_Exercise aim_
Reproduce every line of the items below without changing a single character.

[Raw data]

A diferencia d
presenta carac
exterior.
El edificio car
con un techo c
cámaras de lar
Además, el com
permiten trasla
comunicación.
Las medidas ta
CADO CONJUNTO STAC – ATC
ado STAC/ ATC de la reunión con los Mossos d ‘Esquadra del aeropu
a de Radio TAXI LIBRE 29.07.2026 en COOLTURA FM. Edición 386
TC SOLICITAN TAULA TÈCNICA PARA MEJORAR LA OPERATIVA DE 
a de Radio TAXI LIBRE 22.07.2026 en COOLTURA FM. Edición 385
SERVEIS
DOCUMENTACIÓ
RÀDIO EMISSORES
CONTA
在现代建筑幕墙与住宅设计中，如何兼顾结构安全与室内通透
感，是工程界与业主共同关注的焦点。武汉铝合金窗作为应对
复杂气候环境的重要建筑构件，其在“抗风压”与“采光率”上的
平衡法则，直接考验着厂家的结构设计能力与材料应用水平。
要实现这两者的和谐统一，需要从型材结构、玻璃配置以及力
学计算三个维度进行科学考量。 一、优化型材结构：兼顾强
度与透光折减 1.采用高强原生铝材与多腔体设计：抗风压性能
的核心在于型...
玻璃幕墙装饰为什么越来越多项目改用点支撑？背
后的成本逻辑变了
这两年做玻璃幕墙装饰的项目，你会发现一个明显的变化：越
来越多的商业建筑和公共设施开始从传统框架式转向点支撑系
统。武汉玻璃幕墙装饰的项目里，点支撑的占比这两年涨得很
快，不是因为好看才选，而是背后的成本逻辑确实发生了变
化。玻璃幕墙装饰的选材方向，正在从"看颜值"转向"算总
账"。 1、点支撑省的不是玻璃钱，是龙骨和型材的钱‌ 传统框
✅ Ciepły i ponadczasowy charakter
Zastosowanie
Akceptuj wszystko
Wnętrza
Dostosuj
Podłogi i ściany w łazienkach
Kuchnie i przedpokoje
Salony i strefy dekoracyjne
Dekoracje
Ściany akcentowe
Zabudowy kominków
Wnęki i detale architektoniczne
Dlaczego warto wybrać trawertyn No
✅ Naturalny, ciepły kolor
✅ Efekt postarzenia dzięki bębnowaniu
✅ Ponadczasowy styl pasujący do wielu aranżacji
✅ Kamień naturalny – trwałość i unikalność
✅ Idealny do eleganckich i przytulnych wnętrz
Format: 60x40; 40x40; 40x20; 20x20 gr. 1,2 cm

[/Raw data]

_Exercise solution_
A diferencia d
presenta carac
exterior.
El edificio car
con un techo c
cámaras de lar
Además, el com
permiten trasla
comunicación.
Las medidas ta
CADO CONJUNTO STAC – ATC
ado STAC/ ATC de la reunión con los Mossos d ‘Esquadra del aeropu
a de Radio TAXI LIBRE 29.07.2026 en COOLTURA FM. Edición 386
TC SOLICITAN TAULA TÈCNICA PARA MEJORAR LA OPERATIVA DE 
a de Radio TAXI LIBRE 22.07.2026 en COOLTURA FM. Edición 385
SERVEIS
DOCUMENTACIÓ
RÀDIO EMISSORES
CONTA
在现代建筑幕墙与住宅设计中，如何兼顾结构安全与室内通透
感，是工程界与业主共同关注的焦点。武汉铝合金窗作为应对
复杂气候环境的重要建筑构件，其在“抗风压”与“采光率”上的
平衡法则，直接考验着厂家的结构设计能力与材料应用水平。
要实现这两者的和谐统一，需要从型材结构、玻璃配置以及力
学计算三个维度进行科学考量。 一、优化型材结构：兼顾强
度与透光折减 1.采用高强原生铝材与多腔体设计：抗风压性能
的核心在于型...
玻璃幕墙装饰为什么越来越多项目改用点支撑？背
后的成本逻辑变了
这两年做玻璃幕墙装饰的项目，你会发现一个明显的变化：越
来越多的商业建筑和公共设施开始从传统框架式转向点支撑系
统。武汉玻璃幕墙装饰的项目里，点支撑的占比这两年涨得很
快，不是因为好看才选，而是背后的成本逻辑确实发生了变
化。玻璃幕墙装饰的选材方向，正在从"看颜值"转向"算总
账"。 1、点支撑省的不是玻璃钱，是龙骨和型材的钱‌ 传统框
✅ Ciepły i ponadczasowy charakter
Zastosowanie
Akceptuj wszystko
Wnętrza
Dostosuj
Podłogi i ściany w łazienkach
Kuchnie i przedpokoje
Salony i strefy dekoracyjne
Dekoracje
Ściany akcentowe
Zabudowy kominków
Wnęki i detale architektoniczne
Dlaczego warto wybrać trawertyn No
✅ Naturalny, ciepły kolor
✅ Efekt postarzenia dzięki bębnowaniu
✅ Ponadczasowy styl pasujący do wielu aranżacji
✅ Kamień naturalny – trwałość i unikalność
✅ Idealny do eleganckich i przytulnych wnętrz
Format: 60x40; 40x40; 40x20; 20x20 gr. 1,2 cm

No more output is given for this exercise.